#### Data extracts ####

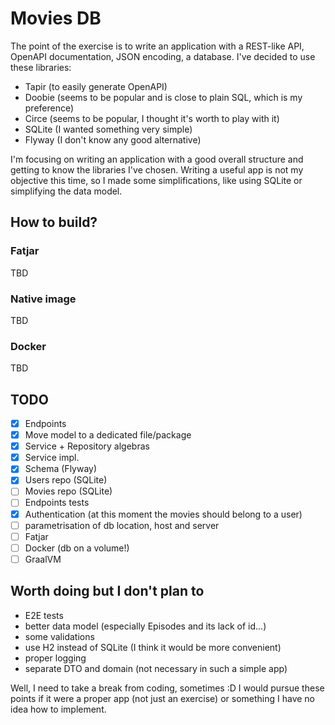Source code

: # Movies DB

The point of the exercise is to write an application with a REST-like API,
OpenAPI documentation, JSON encoding, a database. I've decided to use these libraries:
- Tapir (to easily generate OpenAPI)
- Doobie (seems to be popular and is close to plain SQL, which is my preference)
- Circe (seems to be popular, I thought it's worth to play with it)
- SQLite (I wanted something very simple) 
- Flyway (I don't know any good alternative)

I'm focusing on writing an application with a good overall structure
and getting to know the libraries I've chosen.
Writing a useful app is not my objective this time, so I made some simplifications,
like using SQLite or simplifying the data model.

## How to build?

### Fatjar
TBD

### Native image
TBD

### Docker
TBD

## TODO
- [x] Endpoints
- [X] Move model to a dedicated file/package
- [X] Service + Repository algebras
- [X] Service impl.
- [X] Schema (Flyway)
- [X] Users repo (SQLite)
- [ ] Movies repo (SQLite)
- [ ] Endpoints tests
- [X] Authentication (at this moment the movies should belong to a user)
- [ ] parametrisation of db location, host and server
- [ ] Fatjar
- [ ] Docker (db on a volume!)
- [ ] GraalVM

## Worth doing but I don't plan to

- E2E tests
- better data model (especially Episodes and its lack of id...)
- some validations
- use H2 instead of SQLite (I think it would be more convenient)
- proper logging
- separate DTO and domain (not necessary in such a simple app)

Well, I need to take a break from coding, sometimes :D
I would pursue these points if it were a proper app (not just an exercise)
or something I have no idea how to implement.
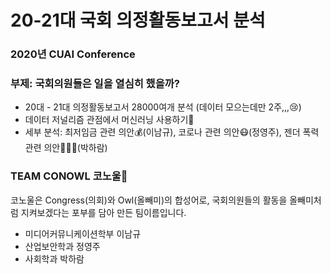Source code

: # 20-21대 국회 의정활동보고서 분석 
### 2020년 CUAI Conference
### 부제: 국회의원들은 일을 열심히 했을까?

* 20대 - 21대 의정활동보고서 28000여개 분석 (데이터 모으는데만 2주,,,😢)
* 데이터 저널리즘 관점에서 머신러닝 사용하기📝
* 세부 분석: 최저임금 관련 의안💰(이남규), 코로나 관련 의안😷(정영주), 젠더 폭력 관련 의안💁🏻‍♀️(박하람) 

### TEAM CONOWL 코노울🦉 
코노울은 Congress(의회)와 Owl(올빼미)의 합성어로, 국회의원들의 활동을 올빼미처럼 지켜보겠다는 포부를 담아 만든 팀이름입니다. 
* 미디어커뮤니케이션학부 이남규
* 산업보안학과 정영주 
* 사회학과 박하람 
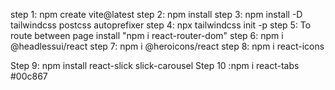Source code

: step 1: npm create vite@latest
step 2: npm install
step 3: npm install -D tailwindcss postcss autoprefixer
step 4: npx tailwindcss init -p
step 5: To route between page install "npm i react-router-dom"
step 6: npm i @headlessui/react
step 7: npm i @heroicons/react
step 8: npm i react-icons

Step 9: npm install react-slick slick-carousel
Step 10 :npm i react-tabs
#00c867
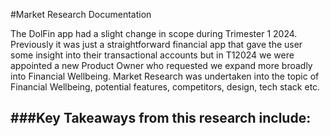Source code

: #Market Research Documentation

The DolFin app had a slight change in scope during Trimester 1 2024. Previously it was just a straightforward financial app that gave the user some insight into their transactional accounts but in T12024 we were
appointed a new Product Owner who requested we expand more broadly into Financial Wellbeing. 
Market Research was undertaken into the topic of Financial Wellbeing, potential features, competitors, design, tech stack etc. 

###Key Takeaways from this research include: 
- 
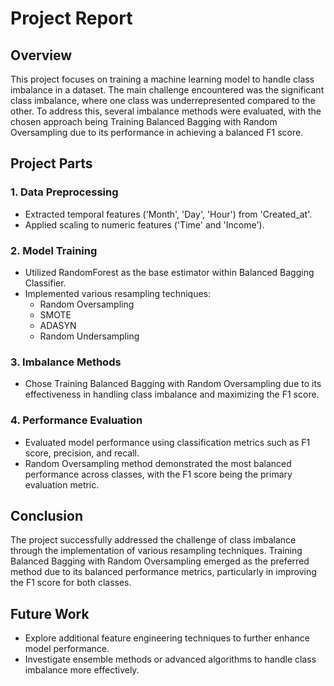 # Project Report

## Overview

This project focuses on training a machine learning model to handle class imbalance in a dataset. The main challenge encountered was the significant class imbalance, where one class was underrepresented compared to the other. To address this, several imbalance methods were evaluated, with the chosen approach being Training Balanced Bagging with Random Oversampling due to its performance in achieving a balanced F1 score.

## Project Parts

### 1. Data Preprocessing

- Extracted temporal features ('Month', 'Day', 'Hour') from 'Created_at'.
- Applied scaling to numeric features ('Time' and 'Income').

### 2. Model Training

- Utilized RandomForest as the base estimator within Balanced Bagging Classifier.
- Implemented various resampling techniques:
  - Random Oversampling
  - SMOTE
  - ADASYN
  - Random Undersampling

### 3. Imbalance Methods

- Chose Training Balanced Bagging with Random Oversampling due to its effectiveness in handling class imbalance and maximizing the F1 score.

### 4. Performance Evaluation

- Evaluated model performance using classification metrics such as F1 score, precision, and recall.
- Random Oversampling method demonstrated the most balanced performance across classes, with the F1 score being the primary evaluation metric.

## Conclusion

The project successfully addressed the challenge of class imbalance through the implementation of various resampling techniques. Training Balanced Bagging with Random Oversampling emerged as the preferred method due to its balanced performance metrics, particularly in improving the F1 score for both classes.

## Future Work

- Explore additional feature engineering techniques to further enhance model performance.
- Investigate ensemble methods or advanced algorithms to handle class imbalance more effectively.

####

» Task item: Using the entries above, transcribe every line from the line containing "- [X] Users repo (SQLite)" through the line containing "step 8: npm i react-icons". Do not copy pictures.

» Exercise result:
- [X] Users repo (SQLite)
- [ ] Movies repo (SQLite)
- [ ] Endpoints tests
- [X] Authentication (at this moment the movies should belong to a user)
- [ ] parametrisation of db location, host and server
- [ ] Fatjar
- [ ] Docker (db on a volume!)
- [ ] GraalVM

## Worth doing but I don't plan to

- E2E tests
- better data model (especially Episodes and its lack of id...)
- some validations
- use H2 instead of SQLite (I think it would be more convenient)
- proper logging
- separate DTO and domain (not necessary in such a simple app)

Well, I need to take a break from coding, sometimes :D
I would pursue these points if it were a proper app (not just an exercise)
or something I have no idea how to implement.
Source code

: # 20-21대 국회 의정활동보고서 분석 
### 2020년 CUAI Conference
### 부제: 국회의원들은 일을 열심히 했을까?

* 20대 - 21대 의정활동보고서 28000여개 분석 (데이터 모으는데만 2주,,,😢)
* 데이터 저널리즘 관점에서 머신러닝 사용하기📝
* 세부 분석: 최저임금 관련 의안💰(이남규), 코로나 관련 의안😷(정영주), 젠더 폭력 관련 의안💁🏻‍♀️(박하람) 

### TEAM CONOWL 코노울🦉 
코노울은 Congress(의회)와 Owl(올빼미)의 합성어로, 국회의원들의 활동을 올빼미처럼 지켜보겠다는 포부를 담아 만든 팀이름입니다. 
* 미디어커뮤니케이션학부 이남규
* 산업보안학과 정영주 
* 사회학과 박하람 
Source code

: step 1: npm create vite@latest
step 2: npm install
step 3: npm install -D tailwindcss postcss autoprefixer
step 4: npx tailwindcss init -p
step 5: To route between page install "npm i react-router-dom"
step 6: npm i @headlessui/react
step 7: npm i @heroicons/react
step 8: npm i react-icons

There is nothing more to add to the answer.